Cutting three main risk factors dramatically reduces the possibility of heart disease and stroke, according to medical experts who analysed a number of global studies.
Goodarz Danaei of Harvard School of Public Health and colleagues analysed 97 prospective studies that included over 1.8 million men and women
The scientists concluded that hypertension, elevated cholesterol and high blood glucose account for up to half of the risk of heart disease experienced by overweight individuals and three quarters of their increased risk of stroke.
“If we control these risk factors, for example through better diagnosis and treatment of hypertension, we can prevent some of the harmful effects of being overweight or obese,” Dr Danaei observed.

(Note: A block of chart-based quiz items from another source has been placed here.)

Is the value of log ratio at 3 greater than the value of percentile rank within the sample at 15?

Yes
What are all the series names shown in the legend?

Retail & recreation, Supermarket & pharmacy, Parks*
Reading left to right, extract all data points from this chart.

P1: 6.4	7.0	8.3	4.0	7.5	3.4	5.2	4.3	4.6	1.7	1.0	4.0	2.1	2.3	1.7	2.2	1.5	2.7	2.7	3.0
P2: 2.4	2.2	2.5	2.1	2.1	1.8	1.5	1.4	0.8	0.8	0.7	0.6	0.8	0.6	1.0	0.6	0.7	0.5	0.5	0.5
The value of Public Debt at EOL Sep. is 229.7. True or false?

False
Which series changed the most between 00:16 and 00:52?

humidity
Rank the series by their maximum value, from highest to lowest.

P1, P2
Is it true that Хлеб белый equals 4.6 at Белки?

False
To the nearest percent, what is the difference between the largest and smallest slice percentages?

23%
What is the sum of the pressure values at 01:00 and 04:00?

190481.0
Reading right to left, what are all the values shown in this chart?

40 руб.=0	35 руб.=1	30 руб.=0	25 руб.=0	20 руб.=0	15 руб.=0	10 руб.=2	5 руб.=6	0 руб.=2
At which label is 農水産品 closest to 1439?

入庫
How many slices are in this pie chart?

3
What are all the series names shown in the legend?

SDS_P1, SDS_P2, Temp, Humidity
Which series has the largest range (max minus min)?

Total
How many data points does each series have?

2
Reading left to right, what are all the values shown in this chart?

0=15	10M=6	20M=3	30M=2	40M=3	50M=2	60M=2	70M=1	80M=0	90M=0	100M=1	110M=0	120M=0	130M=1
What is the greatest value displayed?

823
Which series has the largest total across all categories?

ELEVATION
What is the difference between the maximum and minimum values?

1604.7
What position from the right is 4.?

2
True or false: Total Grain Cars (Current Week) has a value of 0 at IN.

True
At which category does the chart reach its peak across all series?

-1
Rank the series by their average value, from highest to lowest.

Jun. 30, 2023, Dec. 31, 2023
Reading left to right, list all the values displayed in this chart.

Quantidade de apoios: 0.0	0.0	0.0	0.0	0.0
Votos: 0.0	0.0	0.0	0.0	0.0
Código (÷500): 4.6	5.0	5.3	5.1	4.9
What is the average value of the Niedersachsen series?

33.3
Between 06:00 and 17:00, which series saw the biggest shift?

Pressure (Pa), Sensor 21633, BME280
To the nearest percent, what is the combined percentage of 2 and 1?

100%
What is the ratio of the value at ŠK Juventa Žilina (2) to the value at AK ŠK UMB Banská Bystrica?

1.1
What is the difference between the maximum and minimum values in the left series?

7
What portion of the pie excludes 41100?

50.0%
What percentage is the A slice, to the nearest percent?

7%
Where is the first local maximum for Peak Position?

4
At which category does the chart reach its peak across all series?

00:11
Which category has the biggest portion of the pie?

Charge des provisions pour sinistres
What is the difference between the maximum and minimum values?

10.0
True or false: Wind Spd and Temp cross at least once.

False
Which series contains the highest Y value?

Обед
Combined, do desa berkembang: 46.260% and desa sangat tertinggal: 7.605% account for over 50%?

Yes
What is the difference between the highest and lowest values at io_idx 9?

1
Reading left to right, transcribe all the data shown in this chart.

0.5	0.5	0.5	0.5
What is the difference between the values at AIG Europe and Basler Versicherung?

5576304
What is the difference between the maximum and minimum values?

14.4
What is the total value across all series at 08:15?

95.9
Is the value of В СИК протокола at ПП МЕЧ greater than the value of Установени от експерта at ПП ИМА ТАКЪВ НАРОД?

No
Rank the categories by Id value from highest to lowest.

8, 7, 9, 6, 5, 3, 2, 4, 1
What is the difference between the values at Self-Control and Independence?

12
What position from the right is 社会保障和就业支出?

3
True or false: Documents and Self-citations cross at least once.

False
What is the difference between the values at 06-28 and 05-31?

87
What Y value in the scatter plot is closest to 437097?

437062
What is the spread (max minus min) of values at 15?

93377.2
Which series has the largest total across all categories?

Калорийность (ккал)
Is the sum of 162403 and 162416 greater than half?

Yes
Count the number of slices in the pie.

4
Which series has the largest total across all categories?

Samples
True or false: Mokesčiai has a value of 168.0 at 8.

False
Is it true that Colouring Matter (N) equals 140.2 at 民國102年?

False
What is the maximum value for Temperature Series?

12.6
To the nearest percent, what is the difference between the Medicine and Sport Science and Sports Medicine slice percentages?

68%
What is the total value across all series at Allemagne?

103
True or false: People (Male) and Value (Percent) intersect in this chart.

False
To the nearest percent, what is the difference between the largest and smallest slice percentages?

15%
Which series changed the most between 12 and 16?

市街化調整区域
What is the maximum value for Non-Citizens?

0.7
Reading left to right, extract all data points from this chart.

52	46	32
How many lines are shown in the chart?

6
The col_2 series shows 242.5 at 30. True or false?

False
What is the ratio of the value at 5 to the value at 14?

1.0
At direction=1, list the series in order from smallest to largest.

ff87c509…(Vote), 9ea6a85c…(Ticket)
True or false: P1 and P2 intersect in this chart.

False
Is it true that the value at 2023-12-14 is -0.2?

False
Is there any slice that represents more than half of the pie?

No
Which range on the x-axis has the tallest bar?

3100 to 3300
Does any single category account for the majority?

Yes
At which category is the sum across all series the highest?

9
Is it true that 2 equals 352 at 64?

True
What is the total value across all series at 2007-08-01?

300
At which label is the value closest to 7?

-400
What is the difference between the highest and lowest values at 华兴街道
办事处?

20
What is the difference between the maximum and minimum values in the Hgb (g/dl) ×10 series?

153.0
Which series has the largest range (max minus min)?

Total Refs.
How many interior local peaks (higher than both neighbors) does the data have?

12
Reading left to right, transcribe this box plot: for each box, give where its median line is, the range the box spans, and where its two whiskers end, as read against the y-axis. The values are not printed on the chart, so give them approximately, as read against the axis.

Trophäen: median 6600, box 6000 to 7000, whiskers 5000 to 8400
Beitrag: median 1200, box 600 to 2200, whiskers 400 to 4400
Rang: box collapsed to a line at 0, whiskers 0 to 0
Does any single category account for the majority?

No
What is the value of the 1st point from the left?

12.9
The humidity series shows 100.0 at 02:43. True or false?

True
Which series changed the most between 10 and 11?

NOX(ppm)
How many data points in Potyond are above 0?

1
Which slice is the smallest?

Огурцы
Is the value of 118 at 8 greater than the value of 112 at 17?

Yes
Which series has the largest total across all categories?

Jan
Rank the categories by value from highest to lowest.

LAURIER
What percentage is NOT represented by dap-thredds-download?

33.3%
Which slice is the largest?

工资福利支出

“Large, long-term population studies like this one are a very powerful tool, allowing researchers to disentangle individual factors and understand how they each contribute to our risk of disease,” noted Professor Stephen Hill, who is Chair of the Medical Research Council’s Molecular and Cellular Medicine Board, which contributed funding to the research.
“It’s interesting that, even when blood pressure, blood sugar and cholesterol are brought under control, obese individuals are still at a higher risk of heart attack and stroke. This suggests that other factors might be at play, which is likely to be of interest for future research into the consequences of obesity.”
“Controlling hypertension, cholesterol, and diabetes will be an essential but partial and temporary response to the obesity epidemic,” stated study coauthor Majid Ezzati, who is a professor of global environmental health at Imperial College London. “As we use these effective tools, we need to find creative approaches that can curb and reverse the global obesity epidemic.”